PROVIDED PASSAGE start
# California Zephyr Consist



## Mr. R. (Feb 18, 2011)

What is the current consist of the California Zephyr these days? I thought I read somewhere that the sleepers were being placed in the rear, true?


----------



## Bierboy (Feb 18, 2011)

Mr. R. said:


> What is the current consist of the California Zephyr these days? I thought I read somewhere that the sleepers were being placed in the rear, true?


We rode it in October, and, yes, the sleepers were at the end of the consist. Loved it for several reasons -- no one wandering through our car (we were the last car), and great photo ops out the back window....


----------



## Mr. R. (Feb 18, 2011)

Thanks for the info. So that would put the coaches up front, followed by the SSL, diner and then the two sleepers in the back, correct?


----------



## steamer (Feb 18, 2011)

Another question.....why move the sleepers to the rear of the train? Less noise from the horn? Is the rear car uncomfortable due to sway or whip?


----------



## Rail Freak (Feb 18, 2011)

I was on the #5 on Thursday, the 10th, & the sleepers were on the back!


----------



## Tumbleweed (Feb 18, 2011)

I thought they were on the rear because of the added sleeper operation at DEN......


----------



## AlanB (Feb 18, 2011)

Tumbleweed said:


> I thought they were on the rear because of the added sleeper operation at DEN......


I believe that the short turn Denver sleeper only runs during the summer and maybe for the Thanksgiving & Christmas holidays.


----------



## arrow3 (Feb 18, 2011)
PROVIDED PASSAGE end
RAW DATA start
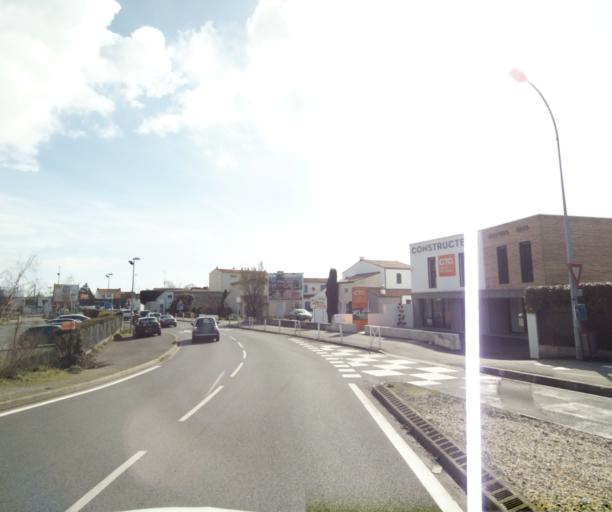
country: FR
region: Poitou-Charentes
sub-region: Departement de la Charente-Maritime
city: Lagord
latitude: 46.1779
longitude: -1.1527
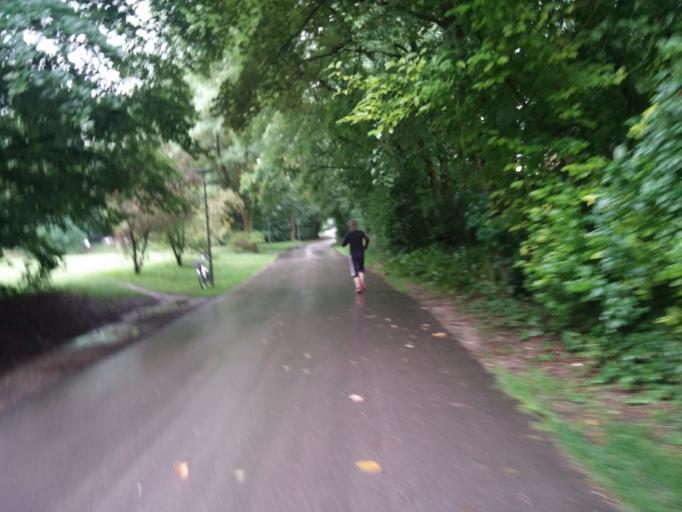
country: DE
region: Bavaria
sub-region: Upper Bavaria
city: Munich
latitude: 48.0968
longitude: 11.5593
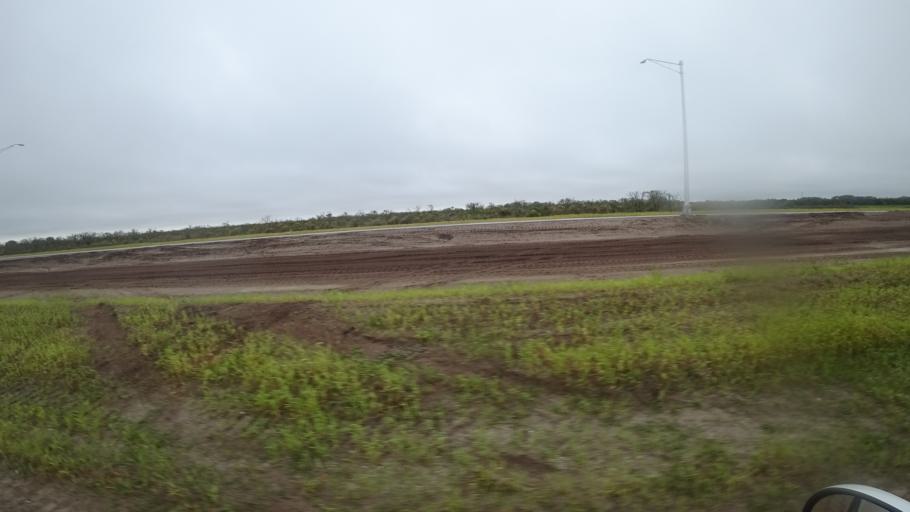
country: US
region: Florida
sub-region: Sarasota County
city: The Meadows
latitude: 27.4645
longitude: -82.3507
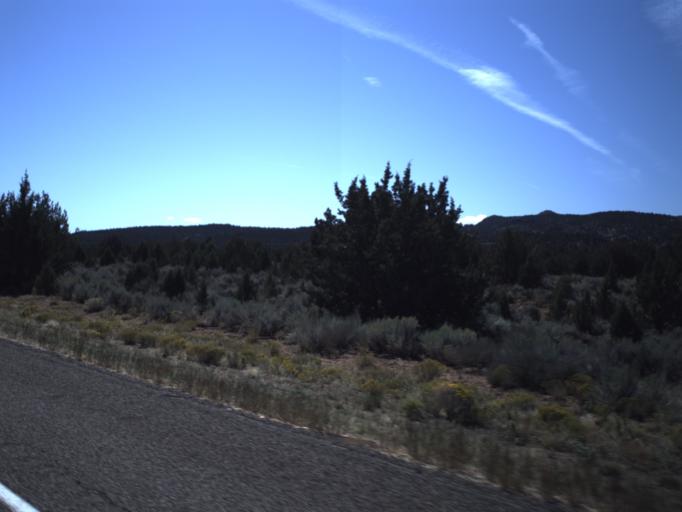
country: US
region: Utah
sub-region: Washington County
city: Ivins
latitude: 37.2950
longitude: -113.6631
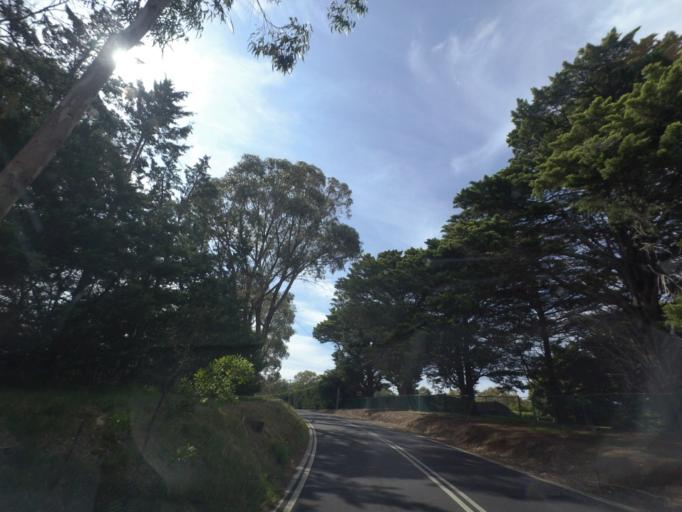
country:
RAW DATA end
**WRITTEN INSTRUCTION**
Reproduce the stretch of the Zephyr consist thread from "## steamer (Feb" through "Freak (Feb 18, 2011)", substituting "whistle" for "horn".

**TASK SOLUTION**
## steamer (Feb 18, 2011)

Another question.....why move the sleepers to the rear of the train? Less noise from the whistle? Is the rear car uncomfortable due to sway or whip?


----------



## Rail Freak (Feb 18, 2011)